PROMPT
Go through the listing and set it down exactly, leaving out its pictures.

RECORDED INFORMATION

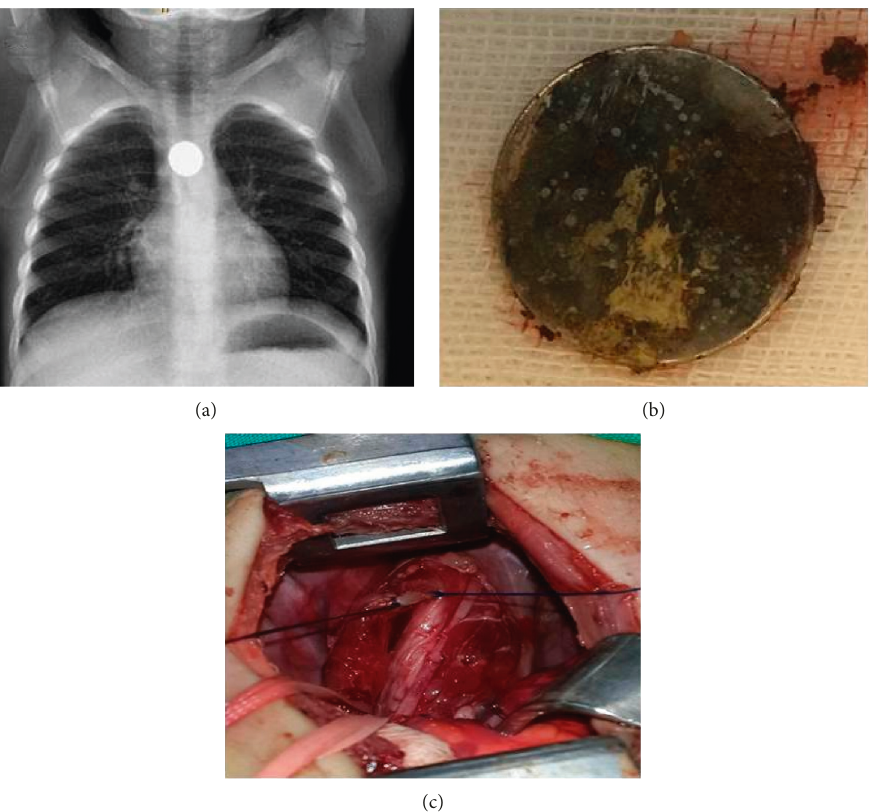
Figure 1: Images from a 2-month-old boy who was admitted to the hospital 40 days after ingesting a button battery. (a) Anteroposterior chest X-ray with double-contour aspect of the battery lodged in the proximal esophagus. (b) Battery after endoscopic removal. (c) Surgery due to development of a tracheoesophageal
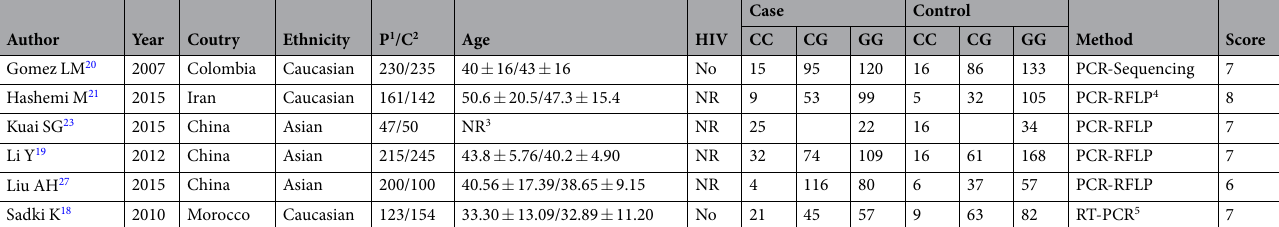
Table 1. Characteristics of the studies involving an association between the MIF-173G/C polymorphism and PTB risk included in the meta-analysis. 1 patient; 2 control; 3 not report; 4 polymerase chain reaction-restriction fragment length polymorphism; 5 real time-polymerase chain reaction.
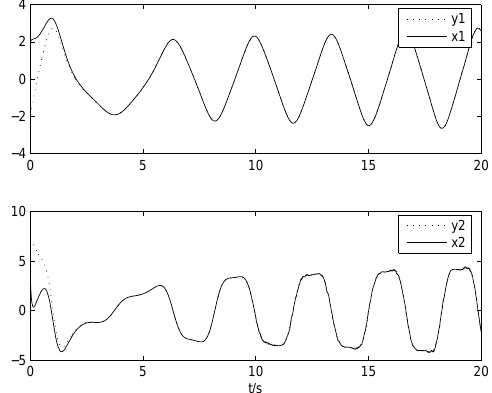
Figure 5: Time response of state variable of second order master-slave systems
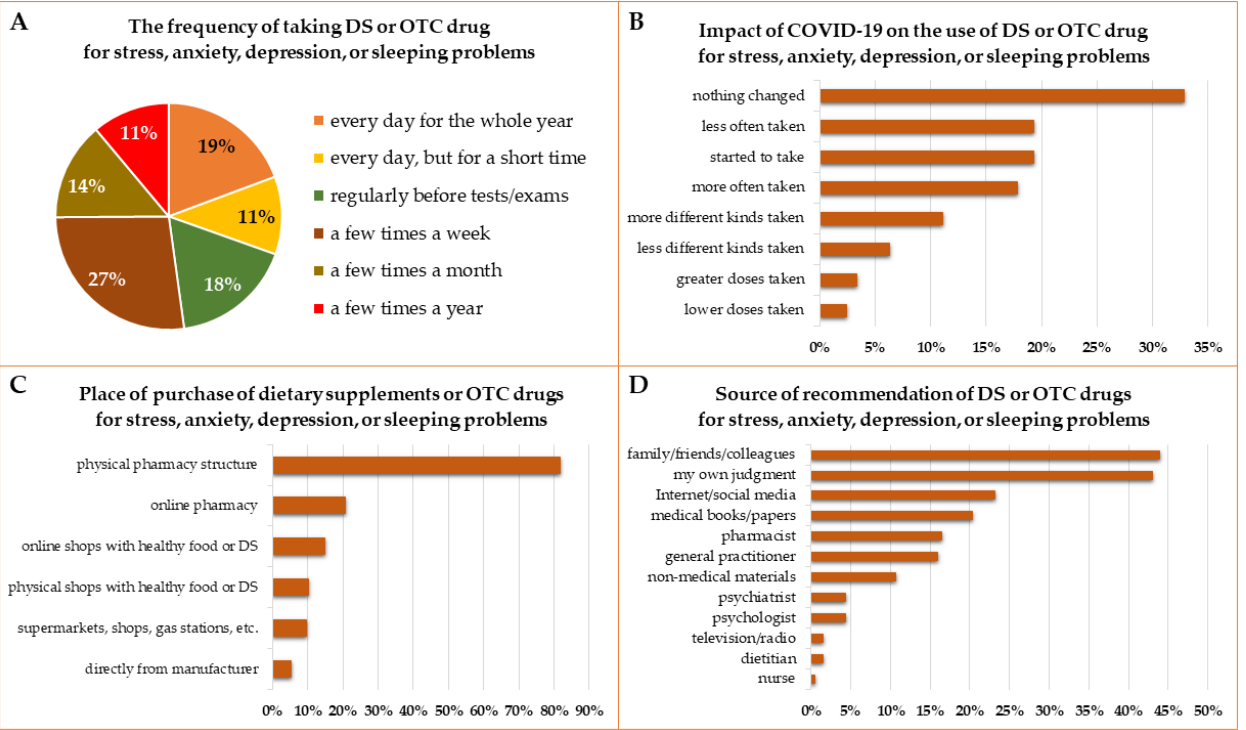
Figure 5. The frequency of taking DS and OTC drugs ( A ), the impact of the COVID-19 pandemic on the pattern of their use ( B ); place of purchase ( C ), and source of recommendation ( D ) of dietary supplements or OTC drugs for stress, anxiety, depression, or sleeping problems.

TASK SOLUTION
Figure 1: Images from a 2-month-old boy who was admitted to the hospital 40 days after ingesting a button battery. (a) Anteroposterior chest X-ray with double-contour aspect of the battery lodged in the proximal esophagus. (b) Battery after endoscopic removal. (c) Surgery due to development of a tracheoesophageal
Table 1. Characteristics of the studies involving an association between the MIF-173G/C polymorphism and PTB risk included in the meta-analysis. 1 patient; 2 control; 3 not report; 4 polymerase chain reaction-restriction fragment length polymorphism; 5 real time-polymerase chain reaction.
Figure 5: Time response of state variable of second order master-slave systems
Figure 5. The frequency of taking DS and OTC drugs ( A ), the impact of the COVID-19 pandemic on the pattern of their use ( B ); place of purchase ( C ), and source of recommendation ( D ) of dietary supplements or OTC drugs for stress, anxiety, depression, or sleeping problems.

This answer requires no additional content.